◆ **Activity**: Revise the data from the line containing "Here is a measuring" down to the line containing "Answer: 235 (mL)". Rewrite only that span with "measuring cylinder" changed to "graduated cylinder" and nothing else altered.

◆ **Provided records**:

* * *

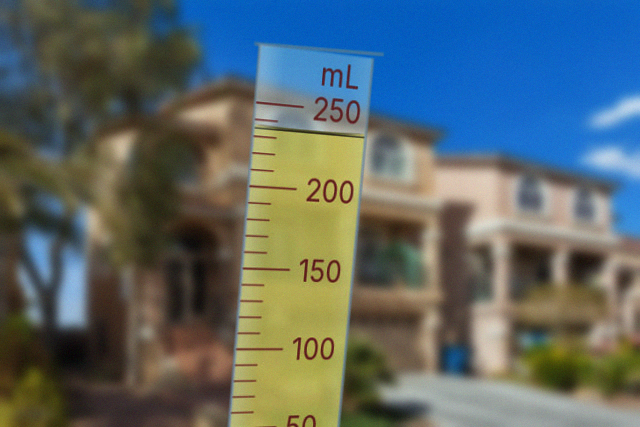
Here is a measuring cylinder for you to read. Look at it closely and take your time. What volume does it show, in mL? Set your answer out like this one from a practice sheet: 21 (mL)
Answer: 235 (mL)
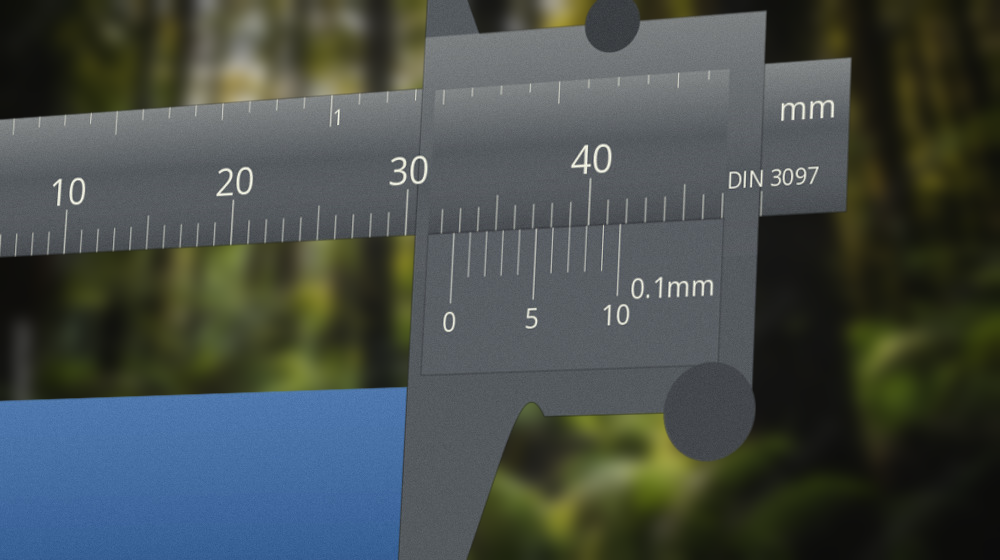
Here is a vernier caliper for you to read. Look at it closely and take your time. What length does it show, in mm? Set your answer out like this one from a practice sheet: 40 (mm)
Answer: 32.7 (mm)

* * *

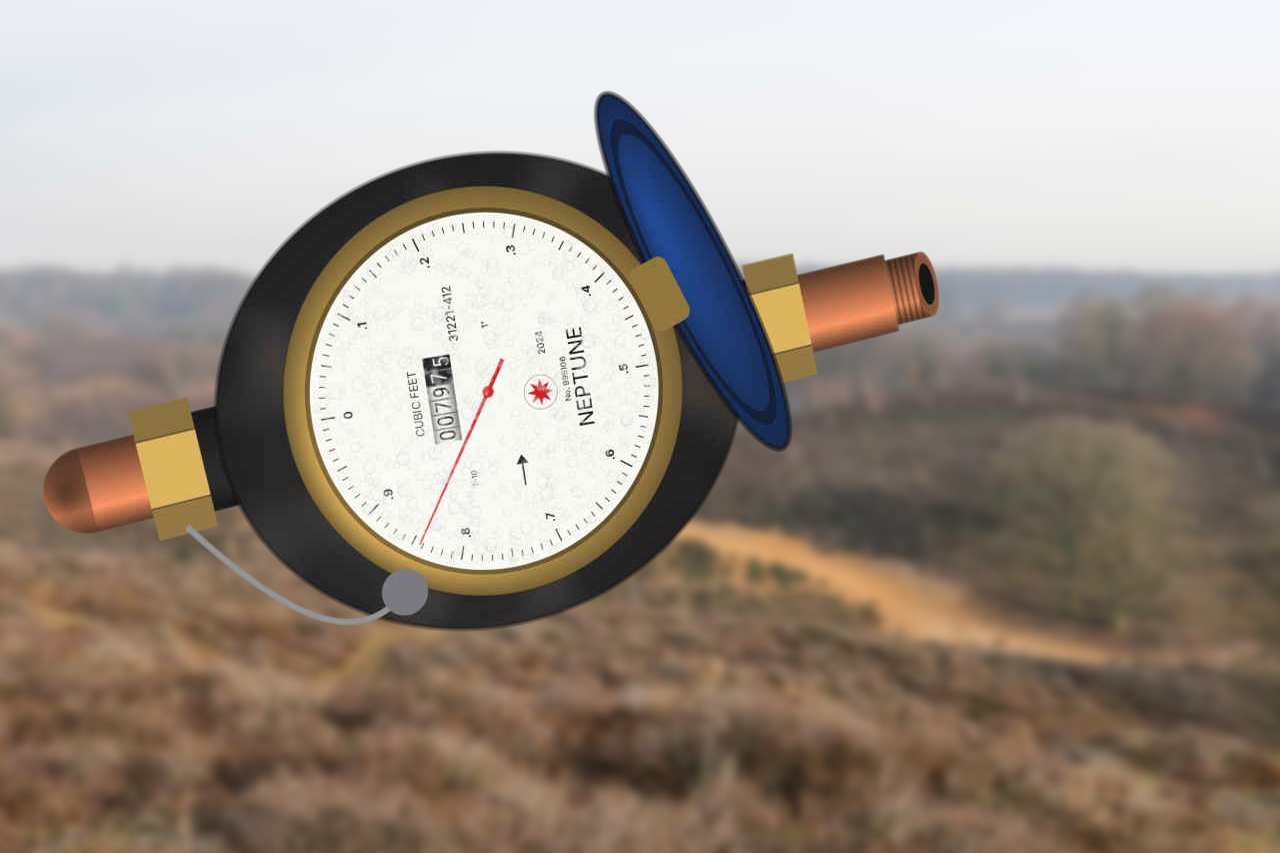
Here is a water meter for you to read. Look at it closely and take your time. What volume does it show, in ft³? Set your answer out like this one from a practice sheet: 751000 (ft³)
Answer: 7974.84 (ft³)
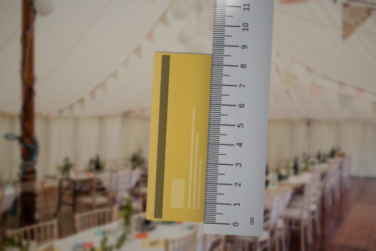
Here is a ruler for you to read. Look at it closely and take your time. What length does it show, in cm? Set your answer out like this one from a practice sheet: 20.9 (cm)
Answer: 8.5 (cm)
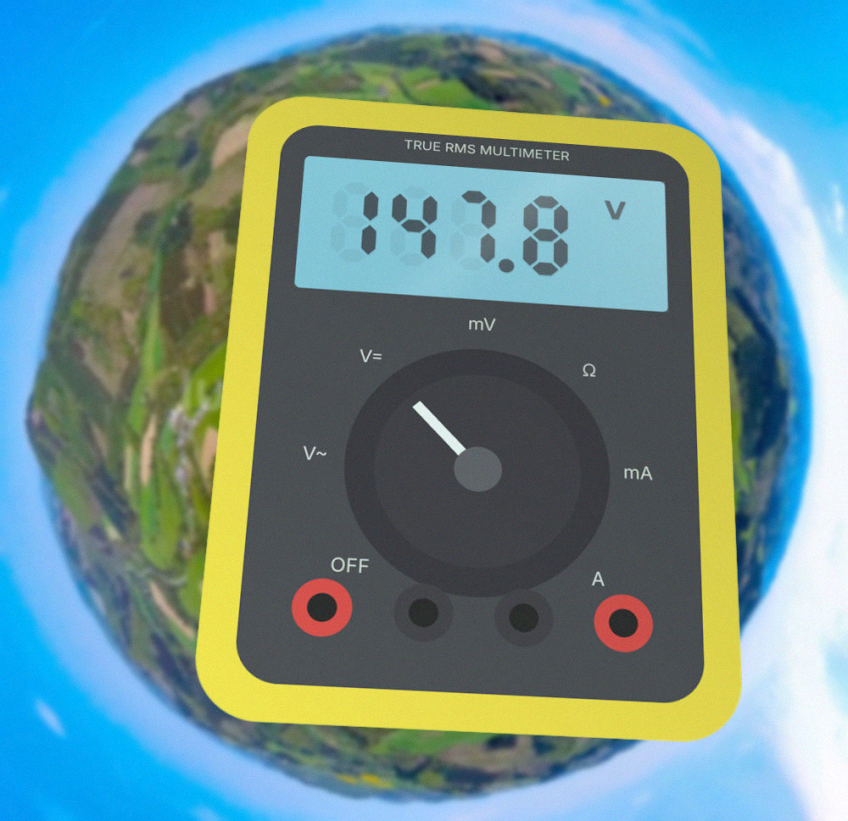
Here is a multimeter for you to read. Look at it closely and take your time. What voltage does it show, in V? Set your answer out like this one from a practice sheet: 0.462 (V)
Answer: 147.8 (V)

* * *

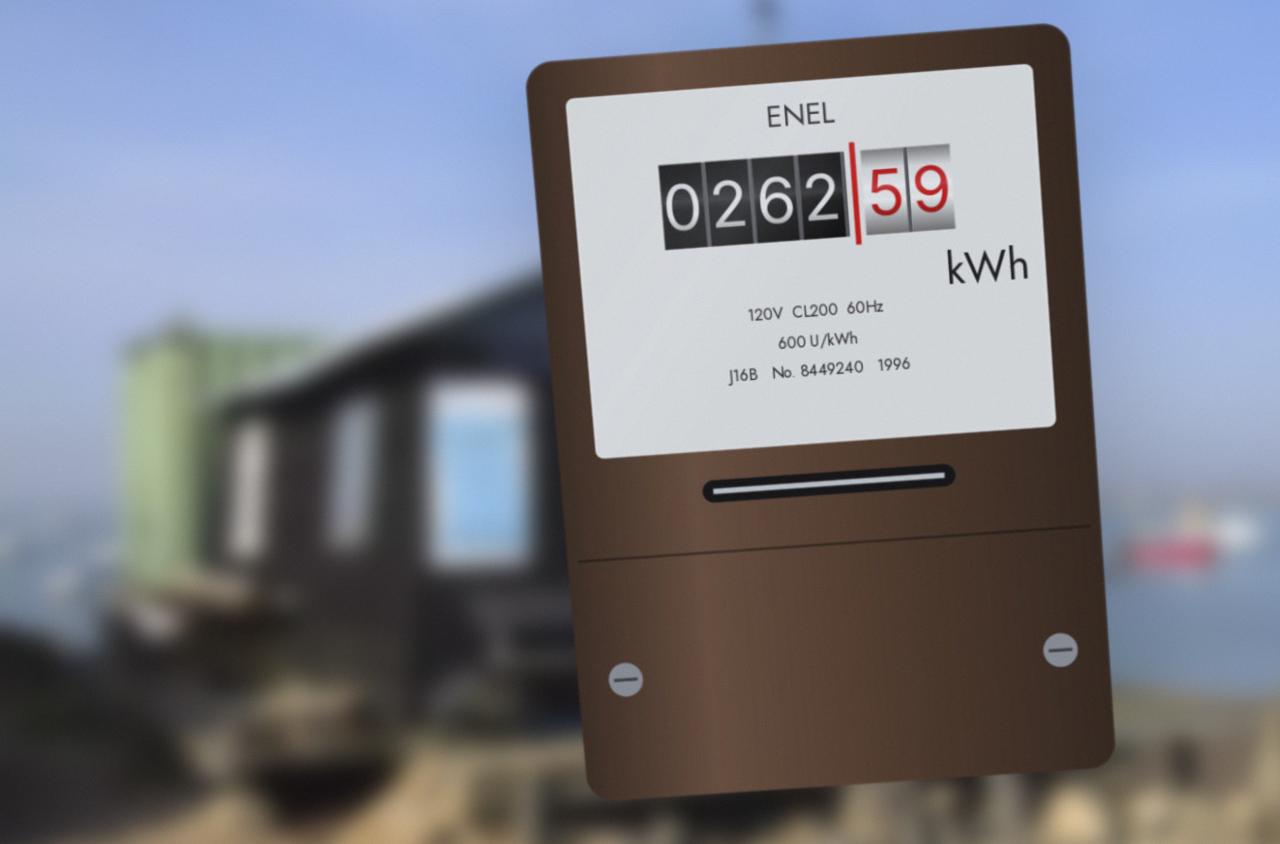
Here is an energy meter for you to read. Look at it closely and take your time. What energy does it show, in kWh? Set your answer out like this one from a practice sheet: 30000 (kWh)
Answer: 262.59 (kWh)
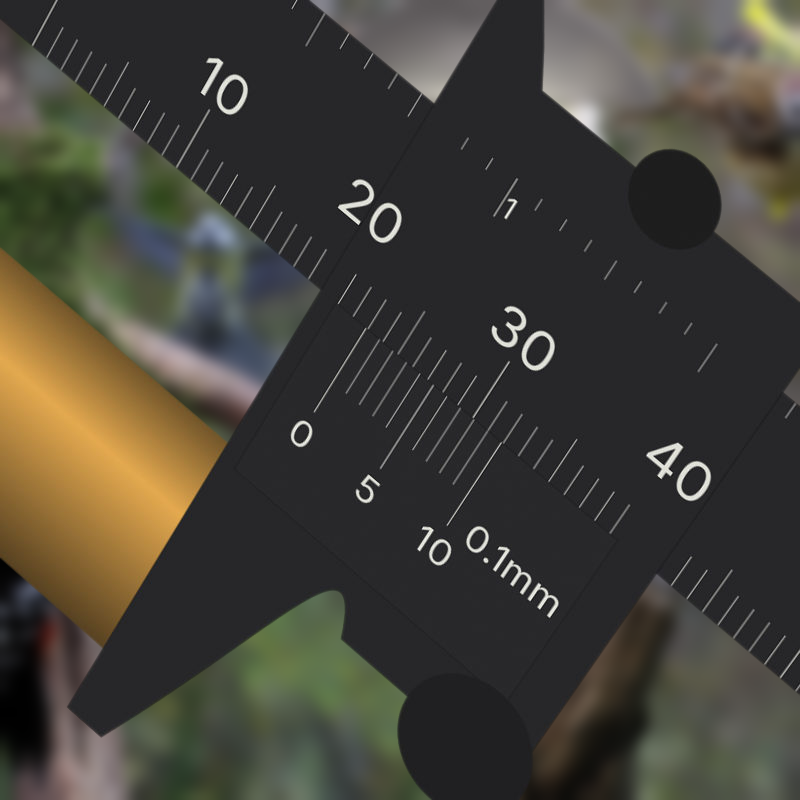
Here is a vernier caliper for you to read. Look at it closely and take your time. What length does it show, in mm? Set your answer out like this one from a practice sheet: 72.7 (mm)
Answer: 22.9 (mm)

* * *

◆ **Answer for this exercise**:
Here is a graduated cylinder for you to read. Look at it closely and take your time. What volume does it show, in mL? Set your answer out like this one from a practice sheet: 21 (mL)
Answer: 235 (mL)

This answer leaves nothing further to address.